Nord (French, the "north") is the name of France's most populous département, with a population of 2.55 million and an area of 5740 sq. km., until recently dominated economically by the coalfield extending through its heart from neighbouring Artois into central Belgium.

Préfecture: (capital): Lille.

Sous-préfectures: Avesnes sur Helpe[?], Cambrai, Douai, Dunkerque, Valenciennes[?].

Situated in the north-east of the country along the western half of the Belgian frontier, the département's area is unusually long and narrow, reflecting in part its history (below). Its principal city is Lille, which with nearby Roubaix[?] and Tourcoing[?] constitutes the centre of a cluster of industrial and mining towns totalling nearly a million inhabitants.

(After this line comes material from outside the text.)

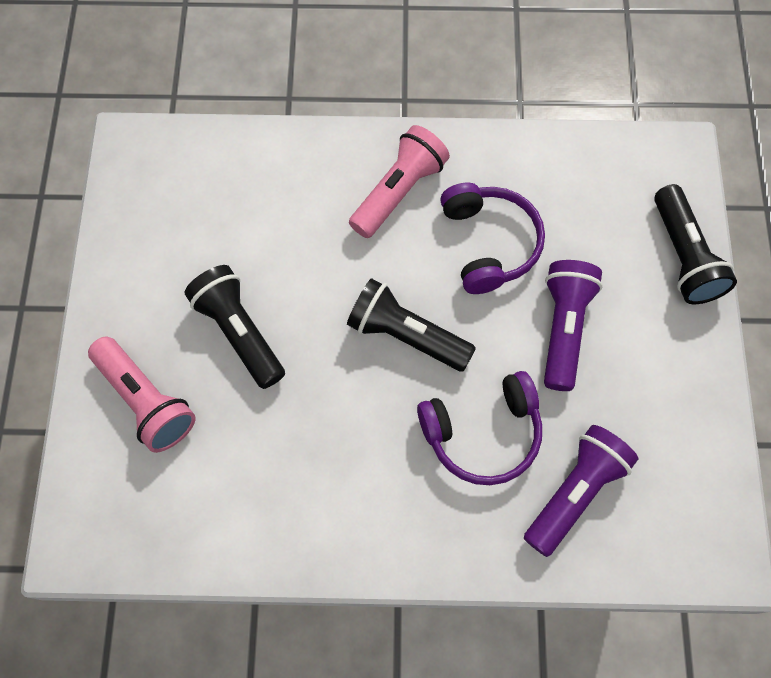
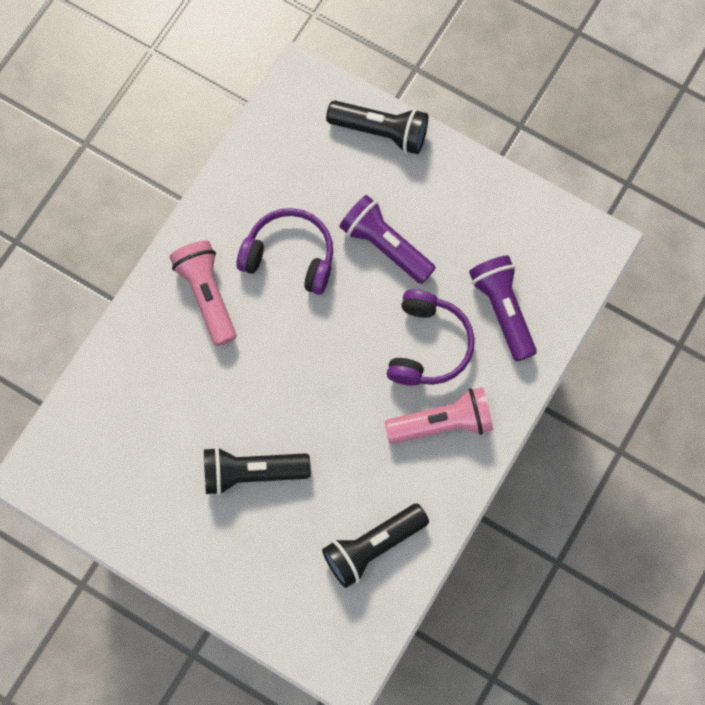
camera: 60 degrees left, 5 degrees up
pink flashlight [88,337,196,453] -> pink flashlight moved to [385,387,493,444]
black flashlight [347,278,476,372] -> black flashlight moved to [322,504,429,588]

Nord comprises the French part of former Flanders excluding the western part separated (1237) as the county of Artois (now a part of the neighbouring Pas-de-Calais), with which Nord is grouped in the Nord-Pas-de-Calais region. Ruled by Spain from 1556 but ceded to France in successive treaties (1659, 1668 and 1678), it was created a département in 1790.

At the forefront of France's 19th century industrialisation, the area suffered severely during World War I and now faces in common with its western and eastern neighbours the economic, social and environmental problems associated with the run-down of coalmining, following the earlier decline of Lille-Roubaix's textile industry.